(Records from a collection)
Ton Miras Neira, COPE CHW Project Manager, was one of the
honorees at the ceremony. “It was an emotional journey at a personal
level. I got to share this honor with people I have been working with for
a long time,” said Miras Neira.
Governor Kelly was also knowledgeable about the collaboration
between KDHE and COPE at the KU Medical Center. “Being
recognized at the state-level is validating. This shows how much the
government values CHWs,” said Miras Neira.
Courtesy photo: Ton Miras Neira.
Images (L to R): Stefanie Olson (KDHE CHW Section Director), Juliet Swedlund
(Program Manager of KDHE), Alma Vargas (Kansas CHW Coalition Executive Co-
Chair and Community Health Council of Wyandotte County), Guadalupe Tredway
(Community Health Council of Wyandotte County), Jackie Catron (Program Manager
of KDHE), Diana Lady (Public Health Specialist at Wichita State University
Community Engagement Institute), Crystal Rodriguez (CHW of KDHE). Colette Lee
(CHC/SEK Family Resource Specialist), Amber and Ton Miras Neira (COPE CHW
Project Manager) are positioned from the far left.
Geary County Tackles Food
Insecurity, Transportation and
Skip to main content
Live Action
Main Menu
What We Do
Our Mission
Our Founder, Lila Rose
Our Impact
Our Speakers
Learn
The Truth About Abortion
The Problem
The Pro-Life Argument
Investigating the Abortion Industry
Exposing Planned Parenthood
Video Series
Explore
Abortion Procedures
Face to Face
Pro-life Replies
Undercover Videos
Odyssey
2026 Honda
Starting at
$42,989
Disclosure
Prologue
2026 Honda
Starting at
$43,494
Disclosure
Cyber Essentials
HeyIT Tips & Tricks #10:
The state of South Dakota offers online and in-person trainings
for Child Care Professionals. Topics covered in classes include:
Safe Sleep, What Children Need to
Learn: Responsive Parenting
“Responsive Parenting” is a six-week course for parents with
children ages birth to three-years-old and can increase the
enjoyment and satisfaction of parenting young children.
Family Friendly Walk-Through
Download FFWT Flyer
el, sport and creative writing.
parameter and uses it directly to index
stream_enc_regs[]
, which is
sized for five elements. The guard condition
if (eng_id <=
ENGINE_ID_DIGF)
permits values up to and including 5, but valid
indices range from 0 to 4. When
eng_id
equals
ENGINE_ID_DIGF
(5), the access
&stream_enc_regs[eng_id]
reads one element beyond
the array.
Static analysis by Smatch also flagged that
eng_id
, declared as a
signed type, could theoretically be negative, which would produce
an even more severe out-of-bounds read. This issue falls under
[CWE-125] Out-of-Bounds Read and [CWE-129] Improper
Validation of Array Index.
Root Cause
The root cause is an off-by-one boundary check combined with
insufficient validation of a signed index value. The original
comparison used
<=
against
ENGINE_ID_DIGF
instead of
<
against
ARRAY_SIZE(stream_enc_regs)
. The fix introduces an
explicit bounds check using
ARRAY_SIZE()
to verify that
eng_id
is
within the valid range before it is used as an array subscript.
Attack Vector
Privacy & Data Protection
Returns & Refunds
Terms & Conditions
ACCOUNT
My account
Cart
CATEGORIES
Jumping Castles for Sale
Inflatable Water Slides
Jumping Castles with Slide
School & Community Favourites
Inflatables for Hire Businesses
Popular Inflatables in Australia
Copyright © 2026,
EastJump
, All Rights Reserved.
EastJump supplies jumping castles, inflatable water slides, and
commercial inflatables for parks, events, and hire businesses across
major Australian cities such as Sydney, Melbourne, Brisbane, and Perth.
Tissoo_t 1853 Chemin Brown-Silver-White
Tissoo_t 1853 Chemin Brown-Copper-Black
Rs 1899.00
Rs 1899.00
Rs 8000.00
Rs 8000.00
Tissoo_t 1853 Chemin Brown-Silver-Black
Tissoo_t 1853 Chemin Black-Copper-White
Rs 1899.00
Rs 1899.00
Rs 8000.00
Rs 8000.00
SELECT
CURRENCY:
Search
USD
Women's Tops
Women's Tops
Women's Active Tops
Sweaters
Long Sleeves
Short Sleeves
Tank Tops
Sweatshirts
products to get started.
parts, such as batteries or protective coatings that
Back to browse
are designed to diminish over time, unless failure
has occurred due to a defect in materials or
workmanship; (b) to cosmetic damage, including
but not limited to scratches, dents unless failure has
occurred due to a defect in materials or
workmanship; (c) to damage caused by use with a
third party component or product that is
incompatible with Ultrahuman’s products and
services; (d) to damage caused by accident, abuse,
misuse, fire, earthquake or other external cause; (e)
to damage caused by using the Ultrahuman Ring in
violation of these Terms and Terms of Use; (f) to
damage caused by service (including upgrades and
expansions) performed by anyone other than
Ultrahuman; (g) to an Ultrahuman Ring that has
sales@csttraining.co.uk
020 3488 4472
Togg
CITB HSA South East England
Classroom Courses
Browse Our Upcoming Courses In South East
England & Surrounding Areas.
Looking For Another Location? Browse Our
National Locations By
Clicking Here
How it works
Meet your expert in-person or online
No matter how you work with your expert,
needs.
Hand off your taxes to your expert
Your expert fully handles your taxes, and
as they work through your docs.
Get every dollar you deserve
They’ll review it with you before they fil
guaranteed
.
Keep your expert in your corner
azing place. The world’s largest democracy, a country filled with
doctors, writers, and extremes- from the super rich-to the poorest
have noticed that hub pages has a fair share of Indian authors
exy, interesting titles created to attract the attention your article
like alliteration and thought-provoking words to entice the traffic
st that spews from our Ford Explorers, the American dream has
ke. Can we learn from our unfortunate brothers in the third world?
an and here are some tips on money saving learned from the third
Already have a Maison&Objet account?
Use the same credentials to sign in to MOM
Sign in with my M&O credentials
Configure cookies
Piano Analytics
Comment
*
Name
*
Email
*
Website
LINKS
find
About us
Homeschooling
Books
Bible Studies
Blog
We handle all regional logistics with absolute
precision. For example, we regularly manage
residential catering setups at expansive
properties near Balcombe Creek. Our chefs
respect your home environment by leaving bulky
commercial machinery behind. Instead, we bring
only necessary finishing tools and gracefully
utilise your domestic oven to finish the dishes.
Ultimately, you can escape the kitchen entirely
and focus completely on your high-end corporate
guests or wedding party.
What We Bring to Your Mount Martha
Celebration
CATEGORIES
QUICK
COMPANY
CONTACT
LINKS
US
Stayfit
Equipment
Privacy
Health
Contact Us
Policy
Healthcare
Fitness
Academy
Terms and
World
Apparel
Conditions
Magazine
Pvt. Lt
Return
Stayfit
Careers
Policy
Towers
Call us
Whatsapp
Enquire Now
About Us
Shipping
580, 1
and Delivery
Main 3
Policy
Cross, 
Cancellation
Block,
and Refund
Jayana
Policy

◆ **TASK PROMPT**
Among the records above, extract exactly the lines from the line with "Clicking Here" to the line with "have noticed that", both lines included, and leave out the rest.

◆ **SOLVED PROBLEM**
Clicking Here
How it works
Meet your expert in-person or online
No matter how you work with your expert,
needs.
Hand off your taxes to your expert
Your expert fully handles your taxes, and
as they work through your docs.
Get every dollar you deserve
They’ll review it with you before they fil
guaranteed
.
Keep your expert in your corner
azing place. The world’s largest democracy, a country filled with
doctors, writers, and extremes- from the super rich-to the poorest
have noticed that hub pages has a fair share of Indian authors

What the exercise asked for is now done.